The new CPF contribution rates took effect from 1 January 2026. They apply to wages paid from January 2026 onwards. If your employer runs payroll on a monthly basis, the first pay cycle reflecting the new rates should be your January 2026 payslip. If you notice the old rates on your January payslip, check with your HR department immediately.
Does the CPF rate increase affect my take-home pay?
Yes, for employees aged 55–65, take-home pay decreases slightly due to the higher employee contribution. For a worker aged 55–60, the employee share increases by 1 percentage point. On a $5,000 salary, that is $50/month less in take-home pay. However, that $50 goes into your Retirement Account (RA) earning 4% p.a. guaranteed — significantly better than most savings accounts.
I am 54 years old. Do the 2026 changes affect me?
No. Workers aged 55 and below continue to contribute at the existing 37% total rate (employer 17% + employee 20%). The 2026 changes only raised rates for those aged above 55 to 65. Once you turn 55, the new rates for the 55–60 age bracket will apply.
What is the Ordinary Wage (OW) ceiling and why does it matter?
The Ordinary Wage (OW) ceiling is the maximum monthly wage on which CPF contributions are calculated. From 1 January 2026, this ceiling is $8,000. If you earn $9,000/month, CPF is only calculated on $8,000 of that — the remaining $1,000 is CPF-exempt. The Annual Salary Ceiling ($102,000) caps total CPF-eligible wages for the year including bonuses.
How does the CTO (CPF Transition Offset) work for employers?
The CPF Transition Offset (CTO) is automatically credited to employers — no application is needed. It covers 50% of the employer’s portion of the CPF contribution rate increase for eligible senior workers in 2026. Employers will see the offset reflected in their CPF contribution statements. The CTO helps cushion the additional payroll costs arising from the 2026 senior worker CPF rate increases.
Can I voluntarily top up my CPF RA to reach the Enhanced Retirement Sum?
Yes. You can top up your CPF Retirement Account (RA) via the Retirement Sum Topping-Up Scheme (RSTU) up to the current Enhanced Retirement Sum (ERS) of $426,000 (2026). Top-ups attract tax relief of up to $8,000 for self-top-up and an additional $8,000 for topping up a family member’s account. Funds earn 4% p.a. guaranteed, making it an attractive risk-free savings tool for retirement.

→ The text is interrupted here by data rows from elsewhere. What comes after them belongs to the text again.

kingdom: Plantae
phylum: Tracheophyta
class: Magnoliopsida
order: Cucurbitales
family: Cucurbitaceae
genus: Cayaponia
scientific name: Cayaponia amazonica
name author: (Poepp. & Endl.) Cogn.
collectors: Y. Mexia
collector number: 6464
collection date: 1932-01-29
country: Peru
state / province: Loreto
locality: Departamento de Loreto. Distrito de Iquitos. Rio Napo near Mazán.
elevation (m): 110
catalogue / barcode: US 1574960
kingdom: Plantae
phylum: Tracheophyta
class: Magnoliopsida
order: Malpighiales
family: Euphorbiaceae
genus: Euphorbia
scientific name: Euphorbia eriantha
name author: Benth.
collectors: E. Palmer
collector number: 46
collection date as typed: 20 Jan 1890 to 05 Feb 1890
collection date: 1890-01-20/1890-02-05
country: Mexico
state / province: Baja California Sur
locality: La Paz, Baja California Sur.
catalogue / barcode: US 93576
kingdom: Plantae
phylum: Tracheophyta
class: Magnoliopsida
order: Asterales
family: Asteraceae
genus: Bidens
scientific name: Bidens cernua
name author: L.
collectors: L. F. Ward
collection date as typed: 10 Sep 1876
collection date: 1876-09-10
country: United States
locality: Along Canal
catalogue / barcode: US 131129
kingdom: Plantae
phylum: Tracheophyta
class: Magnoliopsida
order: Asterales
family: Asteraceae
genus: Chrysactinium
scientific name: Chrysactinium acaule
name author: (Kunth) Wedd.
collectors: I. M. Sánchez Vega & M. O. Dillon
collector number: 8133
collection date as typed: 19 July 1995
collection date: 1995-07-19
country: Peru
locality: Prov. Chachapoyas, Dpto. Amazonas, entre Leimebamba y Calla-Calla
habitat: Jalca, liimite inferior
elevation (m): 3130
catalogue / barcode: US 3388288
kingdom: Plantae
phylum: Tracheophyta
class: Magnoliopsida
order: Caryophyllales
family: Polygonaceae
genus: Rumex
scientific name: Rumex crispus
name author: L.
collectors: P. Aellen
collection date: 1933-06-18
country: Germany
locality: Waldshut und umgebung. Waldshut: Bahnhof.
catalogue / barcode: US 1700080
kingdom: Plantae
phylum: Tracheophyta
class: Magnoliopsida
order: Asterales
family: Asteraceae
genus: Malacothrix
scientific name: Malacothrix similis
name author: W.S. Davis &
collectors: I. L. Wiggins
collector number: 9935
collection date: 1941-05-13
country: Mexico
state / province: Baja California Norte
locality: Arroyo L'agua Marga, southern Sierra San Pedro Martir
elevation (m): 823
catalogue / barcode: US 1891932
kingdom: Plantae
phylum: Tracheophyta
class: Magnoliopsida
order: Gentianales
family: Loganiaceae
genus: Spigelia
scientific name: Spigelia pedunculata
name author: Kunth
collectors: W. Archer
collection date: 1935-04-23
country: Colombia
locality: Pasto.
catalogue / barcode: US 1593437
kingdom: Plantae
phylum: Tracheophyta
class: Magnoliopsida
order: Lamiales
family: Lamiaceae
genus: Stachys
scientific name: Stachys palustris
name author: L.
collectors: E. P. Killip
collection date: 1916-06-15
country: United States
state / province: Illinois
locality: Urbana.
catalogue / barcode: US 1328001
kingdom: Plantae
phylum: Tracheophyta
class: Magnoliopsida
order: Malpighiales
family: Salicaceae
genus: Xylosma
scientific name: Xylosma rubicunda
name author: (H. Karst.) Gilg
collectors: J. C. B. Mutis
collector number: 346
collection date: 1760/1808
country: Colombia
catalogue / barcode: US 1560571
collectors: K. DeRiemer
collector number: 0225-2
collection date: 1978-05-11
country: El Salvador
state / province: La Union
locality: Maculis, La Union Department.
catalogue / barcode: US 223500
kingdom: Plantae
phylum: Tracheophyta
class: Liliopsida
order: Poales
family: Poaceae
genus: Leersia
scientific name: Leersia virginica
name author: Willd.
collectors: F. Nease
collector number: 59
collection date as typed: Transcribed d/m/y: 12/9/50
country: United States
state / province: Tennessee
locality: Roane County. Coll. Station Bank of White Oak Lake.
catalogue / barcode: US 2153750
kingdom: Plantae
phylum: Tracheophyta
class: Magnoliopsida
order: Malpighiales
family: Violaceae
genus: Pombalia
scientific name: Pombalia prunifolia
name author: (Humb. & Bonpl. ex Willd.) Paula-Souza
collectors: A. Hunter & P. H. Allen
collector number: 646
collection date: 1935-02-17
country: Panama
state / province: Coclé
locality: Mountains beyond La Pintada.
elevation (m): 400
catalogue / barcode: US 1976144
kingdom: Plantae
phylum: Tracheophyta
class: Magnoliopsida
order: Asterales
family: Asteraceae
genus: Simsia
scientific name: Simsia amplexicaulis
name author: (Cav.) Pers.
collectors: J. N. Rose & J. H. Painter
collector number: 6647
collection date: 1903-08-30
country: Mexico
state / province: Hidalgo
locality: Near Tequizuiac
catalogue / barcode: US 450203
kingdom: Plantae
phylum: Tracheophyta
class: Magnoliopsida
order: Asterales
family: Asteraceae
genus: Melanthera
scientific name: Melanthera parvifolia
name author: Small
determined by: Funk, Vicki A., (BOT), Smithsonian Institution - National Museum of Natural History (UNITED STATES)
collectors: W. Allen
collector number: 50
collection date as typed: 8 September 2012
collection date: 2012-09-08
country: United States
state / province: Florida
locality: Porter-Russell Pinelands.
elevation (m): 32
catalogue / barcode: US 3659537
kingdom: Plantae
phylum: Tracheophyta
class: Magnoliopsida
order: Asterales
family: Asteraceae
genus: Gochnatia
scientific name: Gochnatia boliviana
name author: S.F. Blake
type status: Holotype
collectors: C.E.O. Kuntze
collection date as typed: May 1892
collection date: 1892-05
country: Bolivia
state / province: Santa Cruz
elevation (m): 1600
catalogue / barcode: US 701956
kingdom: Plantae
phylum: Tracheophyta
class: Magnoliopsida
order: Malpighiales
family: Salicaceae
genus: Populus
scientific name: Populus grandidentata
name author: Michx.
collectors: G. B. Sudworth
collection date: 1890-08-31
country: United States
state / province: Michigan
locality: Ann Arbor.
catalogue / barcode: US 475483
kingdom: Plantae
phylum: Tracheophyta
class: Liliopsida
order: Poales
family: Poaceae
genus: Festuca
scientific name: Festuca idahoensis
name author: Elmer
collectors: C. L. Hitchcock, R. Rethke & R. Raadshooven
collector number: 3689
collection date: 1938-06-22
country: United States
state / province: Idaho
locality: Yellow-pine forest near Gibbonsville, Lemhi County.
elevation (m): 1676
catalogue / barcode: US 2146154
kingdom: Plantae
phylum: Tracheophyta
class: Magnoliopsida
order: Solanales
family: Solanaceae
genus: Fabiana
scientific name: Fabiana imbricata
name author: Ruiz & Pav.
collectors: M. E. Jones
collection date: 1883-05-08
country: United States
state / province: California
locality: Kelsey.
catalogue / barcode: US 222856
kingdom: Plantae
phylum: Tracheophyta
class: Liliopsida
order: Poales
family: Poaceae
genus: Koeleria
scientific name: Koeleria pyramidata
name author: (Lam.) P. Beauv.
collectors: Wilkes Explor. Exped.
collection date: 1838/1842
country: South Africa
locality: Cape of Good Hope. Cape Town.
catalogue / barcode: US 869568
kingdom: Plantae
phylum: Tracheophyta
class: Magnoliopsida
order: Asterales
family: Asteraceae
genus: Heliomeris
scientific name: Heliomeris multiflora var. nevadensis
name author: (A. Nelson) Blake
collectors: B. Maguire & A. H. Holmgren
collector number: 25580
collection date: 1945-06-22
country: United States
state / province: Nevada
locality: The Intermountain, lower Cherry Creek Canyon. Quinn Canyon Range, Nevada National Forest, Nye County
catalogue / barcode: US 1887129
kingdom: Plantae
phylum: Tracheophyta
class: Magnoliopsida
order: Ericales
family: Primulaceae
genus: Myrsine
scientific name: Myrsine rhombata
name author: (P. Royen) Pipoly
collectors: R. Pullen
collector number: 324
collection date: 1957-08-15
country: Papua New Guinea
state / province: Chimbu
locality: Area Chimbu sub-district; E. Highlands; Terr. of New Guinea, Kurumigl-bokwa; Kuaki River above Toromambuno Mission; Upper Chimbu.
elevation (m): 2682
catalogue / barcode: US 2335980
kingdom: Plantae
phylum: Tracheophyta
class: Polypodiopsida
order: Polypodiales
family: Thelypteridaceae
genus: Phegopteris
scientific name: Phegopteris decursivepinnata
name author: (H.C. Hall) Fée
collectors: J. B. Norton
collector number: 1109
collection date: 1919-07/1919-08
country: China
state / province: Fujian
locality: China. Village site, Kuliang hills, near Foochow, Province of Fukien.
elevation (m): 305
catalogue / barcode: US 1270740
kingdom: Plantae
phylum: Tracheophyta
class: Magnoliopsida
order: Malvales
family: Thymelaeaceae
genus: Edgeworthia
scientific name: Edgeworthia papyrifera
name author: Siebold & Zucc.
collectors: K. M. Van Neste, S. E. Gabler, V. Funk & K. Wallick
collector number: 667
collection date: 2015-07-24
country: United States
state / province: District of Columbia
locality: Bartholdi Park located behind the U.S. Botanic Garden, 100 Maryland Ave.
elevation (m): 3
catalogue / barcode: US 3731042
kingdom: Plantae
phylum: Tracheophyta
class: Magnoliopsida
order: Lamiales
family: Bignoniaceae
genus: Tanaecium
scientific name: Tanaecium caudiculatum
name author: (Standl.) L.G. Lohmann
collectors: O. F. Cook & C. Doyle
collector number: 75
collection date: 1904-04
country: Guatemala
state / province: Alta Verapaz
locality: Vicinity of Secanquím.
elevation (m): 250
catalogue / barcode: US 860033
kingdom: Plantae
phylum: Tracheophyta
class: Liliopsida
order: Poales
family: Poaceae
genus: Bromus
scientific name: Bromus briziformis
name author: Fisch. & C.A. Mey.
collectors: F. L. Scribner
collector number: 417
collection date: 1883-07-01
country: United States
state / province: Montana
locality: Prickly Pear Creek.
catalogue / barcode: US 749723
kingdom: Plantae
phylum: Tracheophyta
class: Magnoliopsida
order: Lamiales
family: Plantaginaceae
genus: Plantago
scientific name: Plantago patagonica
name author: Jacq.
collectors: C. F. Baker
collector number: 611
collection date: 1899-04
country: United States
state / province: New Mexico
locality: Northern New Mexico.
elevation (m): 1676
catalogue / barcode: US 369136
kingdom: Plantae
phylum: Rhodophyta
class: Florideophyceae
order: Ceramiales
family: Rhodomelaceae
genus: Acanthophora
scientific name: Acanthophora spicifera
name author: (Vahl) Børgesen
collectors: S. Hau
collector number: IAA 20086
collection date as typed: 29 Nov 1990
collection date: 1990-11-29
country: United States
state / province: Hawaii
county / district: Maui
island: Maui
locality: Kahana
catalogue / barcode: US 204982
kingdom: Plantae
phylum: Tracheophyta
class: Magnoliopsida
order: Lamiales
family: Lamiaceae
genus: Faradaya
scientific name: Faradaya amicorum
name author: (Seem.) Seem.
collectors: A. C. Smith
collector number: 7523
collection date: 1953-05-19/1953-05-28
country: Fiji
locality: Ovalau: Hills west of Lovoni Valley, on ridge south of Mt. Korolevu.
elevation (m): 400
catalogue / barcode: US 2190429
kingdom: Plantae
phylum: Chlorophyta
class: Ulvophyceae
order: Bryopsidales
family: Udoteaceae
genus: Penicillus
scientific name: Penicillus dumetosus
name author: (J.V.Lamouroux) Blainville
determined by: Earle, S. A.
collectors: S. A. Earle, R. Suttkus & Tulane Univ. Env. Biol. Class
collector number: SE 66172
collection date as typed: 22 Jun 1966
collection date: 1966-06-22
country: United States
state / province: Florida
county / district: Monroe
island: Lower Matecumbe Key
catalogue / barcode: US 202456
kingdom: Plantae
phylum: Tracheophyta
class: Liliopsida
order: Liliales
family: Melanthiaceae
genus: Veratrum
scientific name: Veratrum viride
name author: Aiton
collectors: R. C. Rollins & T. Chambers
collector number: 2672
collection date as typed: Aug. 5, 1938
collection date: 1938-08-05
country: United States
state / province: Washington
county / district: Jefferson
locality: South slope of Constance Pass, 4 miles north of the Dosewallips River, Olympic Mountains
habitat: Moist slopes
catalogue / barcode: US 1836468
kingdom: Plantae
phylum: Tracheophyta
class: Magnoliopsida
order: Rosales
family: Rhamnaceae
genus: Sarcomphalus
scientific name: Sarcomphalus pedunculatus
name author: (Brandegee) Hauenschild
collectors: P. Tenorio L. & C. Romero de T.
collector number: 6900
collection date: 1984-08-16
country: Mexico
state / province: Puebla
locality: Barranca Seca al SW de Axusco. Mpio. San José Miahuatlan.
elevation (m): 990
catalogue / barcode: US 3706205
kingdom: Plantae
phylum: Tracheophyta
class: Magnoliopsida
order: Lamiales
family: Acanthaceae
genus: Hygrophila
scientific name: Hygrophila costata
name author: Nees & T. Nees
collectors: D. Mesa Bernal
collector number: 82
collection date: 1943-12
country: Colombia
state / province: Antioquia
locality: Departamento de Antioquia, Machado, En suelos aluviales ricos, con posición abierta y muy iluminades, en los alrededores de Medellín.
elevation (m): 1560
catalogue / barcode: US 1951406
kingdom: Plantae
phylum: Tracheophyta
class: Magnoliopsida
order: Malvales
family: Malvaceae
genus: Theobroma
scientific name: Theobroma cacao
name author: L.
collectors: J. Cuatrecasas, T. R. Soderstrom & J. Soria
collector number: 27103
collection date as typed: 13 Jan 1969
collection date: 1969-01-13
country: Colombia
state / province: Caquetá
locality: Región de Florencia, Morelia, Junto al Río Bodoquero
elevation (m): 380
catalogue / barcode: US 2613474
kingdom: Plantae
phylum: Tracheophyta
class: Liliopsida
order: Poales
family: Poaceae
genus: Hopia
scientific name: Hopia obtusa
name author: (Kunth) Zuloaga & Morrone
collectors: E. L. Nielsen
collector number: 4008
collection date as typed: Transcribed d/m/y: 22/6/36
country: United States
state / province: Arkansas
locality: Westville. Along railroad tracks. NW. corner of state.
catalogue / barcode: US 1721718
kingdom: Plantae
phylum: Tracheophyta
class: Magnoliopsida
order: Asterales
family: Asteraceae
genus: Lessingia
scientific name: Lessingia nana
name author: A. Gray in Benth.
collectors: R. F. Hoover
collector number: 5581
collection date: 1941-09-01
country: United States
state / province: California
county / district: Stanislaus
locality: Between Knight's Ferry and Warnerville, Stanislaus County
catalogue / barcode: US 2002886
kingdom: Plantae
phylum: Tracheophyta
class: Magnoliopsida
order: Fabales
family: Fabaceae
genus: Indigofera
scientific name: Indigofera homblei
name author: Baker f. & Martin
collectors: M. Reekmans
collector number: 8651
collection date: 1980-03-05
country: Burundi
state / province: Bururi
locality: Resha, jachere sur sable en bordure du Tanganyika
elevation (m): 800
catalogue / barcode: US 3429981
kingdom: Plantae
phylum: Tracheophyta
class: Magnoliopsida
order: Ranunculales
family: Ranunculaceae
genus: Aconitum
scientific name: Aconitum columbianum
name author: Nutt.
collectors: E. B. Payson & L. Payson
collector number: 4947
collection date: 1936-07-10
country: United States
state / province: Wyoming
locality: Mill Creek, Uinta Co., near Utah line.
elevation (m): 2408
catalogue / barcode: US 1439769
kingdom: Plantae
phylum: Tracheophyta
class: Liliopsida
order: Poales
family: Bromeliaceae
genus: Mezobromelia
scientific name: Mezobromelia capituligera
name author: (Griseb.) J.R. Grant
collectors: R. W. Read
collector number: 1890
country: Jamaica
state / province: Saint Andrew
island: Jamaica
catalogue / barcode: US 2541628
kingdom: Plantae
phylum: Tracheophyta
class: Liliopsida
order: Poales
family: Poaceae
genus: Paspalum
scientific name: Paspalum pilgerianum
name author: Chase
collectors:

How do CPF changes affect S-REIT or ETF investors?
The CPF changes directly impact S-REIT and ETF investors who use CPF OA funds via the CPFIS scheme. A higher OW ceiling means higher monthly OA inflows (for those under 55), potentially giving you more capital to deploy into ETFs or S-REITs. For those over 55, the RA allocation means less disposable CPF OA/SA — reinforcing the case for building a parallel cash-invested dividend portfolio in platforms like Syfe or Endowus alongside your CPF.

Disclaimer: This article is for educational purposes only and does not constitute financial advice. CPF rates and retirement sums are subject to government policy changes. Always verify the latest figures directly with CPF Board (cpf.gov.sg). The Kopi Notes may earn referral fees from links to financial platforms on this page.